而面前的小孩穿著細心搭配好的新衣服,小手細膩柔軟,整個人幹幹凈凈,像是用世界上一切美好的東西堆疊而成的。和滿身汙泥的他形成了鮮明的對比。

他和他是兩個世界的人。

夜色將至,路兩旁的燈在一瞬間全都點亮,橘黃色的燈光照得這破敗的城市竟看起來有那麽一絲溫暖。謝非墨舉著傘,正想要勸眼前的小家夥在天完全黑下來之前趕緊走。

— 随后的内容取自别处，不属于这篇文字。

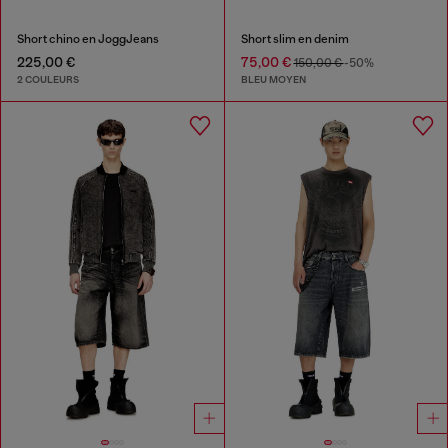
Short chino en JoggJeans
Short slim en denim
225,00 €
75,00 €
150,00 €
-50%
2 COULEURS
BLEU MOYEN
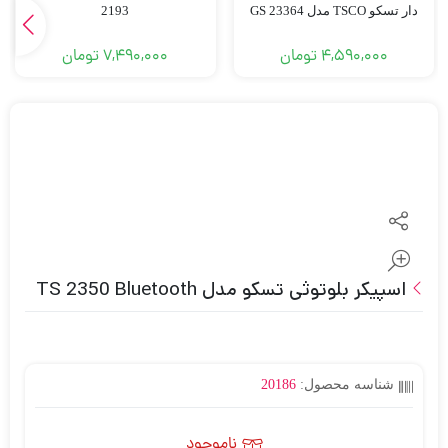
دار تسکو TSCO مدل GS 23364
2193
4,590,000
تومان
7,490,000
تومان
اسپیکر بلوتوثی تسکو مدل TS 2350 Bluetooth
شناسه محصول:
20186
ناموجود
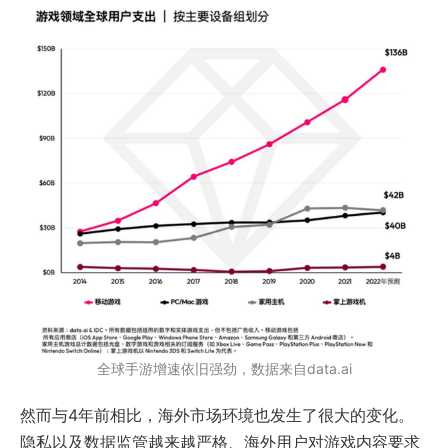
全球手游增速依旧强劲，数据来自data.ai
然而与4年前相比，海外市场环境也发生了很大的变化。
隐私以及数据监管越来越严格、海外用户对游戏内容要求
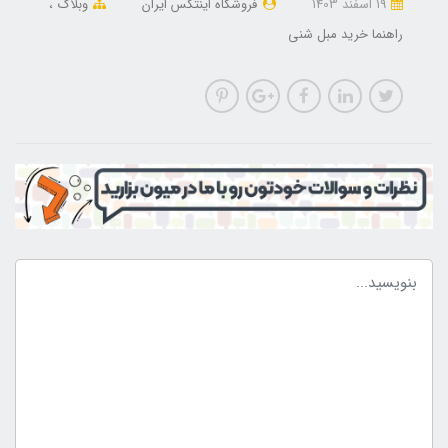
19 اسفند 1403
فروشگاه اینتکس ایران
وبلاگ
راهنما خرید مبل شنی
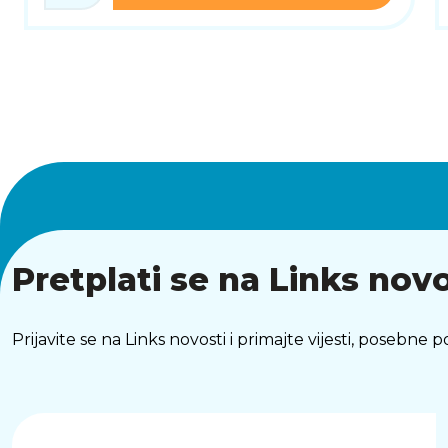
Pretplati se na Links novo
Prijavite se na Links novosti i primajte vijesti, posebne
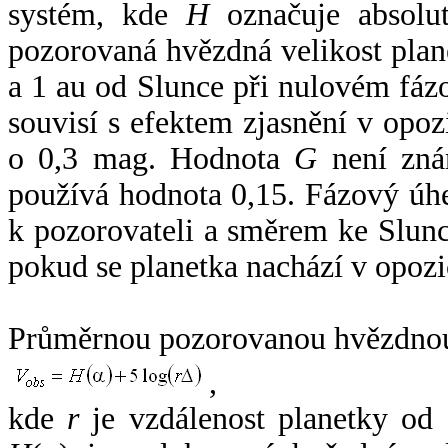
systém, kde
H
označuje absolut
pozorovaná hvězdná velikost plan
a 1 au od Slunce při nulovém fá
souvisí s efektem zjasnění v opoz
o 0,3 mag. Hodnota
G
není zná
používá hodnota 0,15. Fázový úh
k pozorovateli a směrem ke Slunc
pokud se planetka nachází v opozi
Průměrnou pozorovanou hvězdnou 
,
kde
r
je vzdálenost planetky od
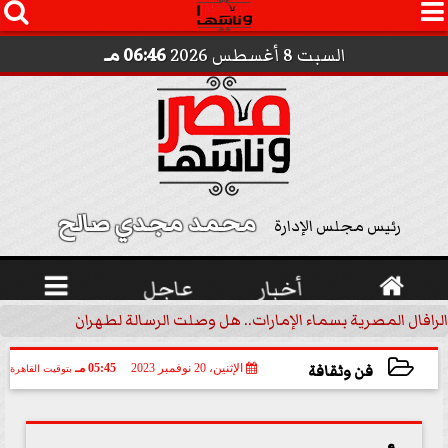




السبت 8 أغسطس 2026
06:46 مـ
محمد مجدي صالح 
رئيس مجلس الإدارة

أخبار
عاجل

الرافال المصرية بسماء الإمارات.. هل وصلت الرسالة لطهران؟.. ”ماعت ج
فن وثقافة
الإثنين، 20 نوفمبر 2023
05:45 مـ
بتوقيت القاهرة
2023-11-20 17:45:40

“算了,不想了。”小家夥忽然開口,燈光給他的發絲鍍上了一圈光暈,像是天使的光環,“天快黑了,我們回家吧。”

“天快黑了,你是該回家了。”謝非墨應和著。

“不是我,是我們。”小家夥稚嫩的聲音裏帶了幾分認真,他向謝非墨伸出自己白嫩嫩的小手,“你要和我回家。”

“沒有家人的話,我來做你的家人就好。”

在路燈的暖光中,謝非墨看見自己的手伸出,猶豫著,最後還是搭在那只小小的手上。

一片落葉被風吹落在地面上,沾染了水滴,沈重得無法再被風吹起。行人走過,就在它即將被匆忙的腳步碾成碎片時,一只白凈的手撿起了它。

它被溫柔地擦掉了水珠與汙泥。

“謝非墨,你怎麽了?沒事吧。”耳畔擋板的敲擊聲和夏星行焦急的呼喊把謝非墨拉扯回現實。

自己又做那些夢了嗎?謝非墨的頭腦還未完全清醒。

他最近總是這樣,腦海裏會閃過一些非常真實的畫面。盡管管家找來的心理醫生說,這些不過是夢。這些短暫的夢境真實到甚至讓他難以分清那一邊是現實。

夏星行的呼喊聲還在耳邊響起,現實和夢境的拉扯讓謝非墨煩悶異常,他沈聲警告。

“閉嘴。”

副駕駛上的聲音漸漸小了下去,車內安靜下來。

該死。

這異樣地安靜並沒讓謝非墨的煩躁消減,反而讓他的心裏生出了另一種煩躁來。他狠狠地踩下油門,黑色的大G轟鳴著引擎,呼嘯而出。

直到回到謝家,夏星行都沒再和謝非墨說過一句話。

入夜,整個城市都籠罩在了香甜的睡夢中。謝家大宅也熄滅了大燈,懷抱住黑暗。

唯有謝非墨的主臥,明明滅滅地還閃爍著微弱的燈光。

謝非墨正躺在床上輾轉反側,床頭的燈被他點亮又熄滅。最後,像是受不了似的,他幹脆起床打開臺燈。坐在椅子上看起今天提前走,還沒看完的報表來。

這一夜,他再無眠。

第二天是個周六,按理說應該不用上學。

但作為一個高三黨,還是重點高中的高三。夏星行還是得去學校上半天課。

相較於補作業的那天,他昨天睡得格外好。今天起來個大早,吃完早飯才悠哉悠哉地往學校趕。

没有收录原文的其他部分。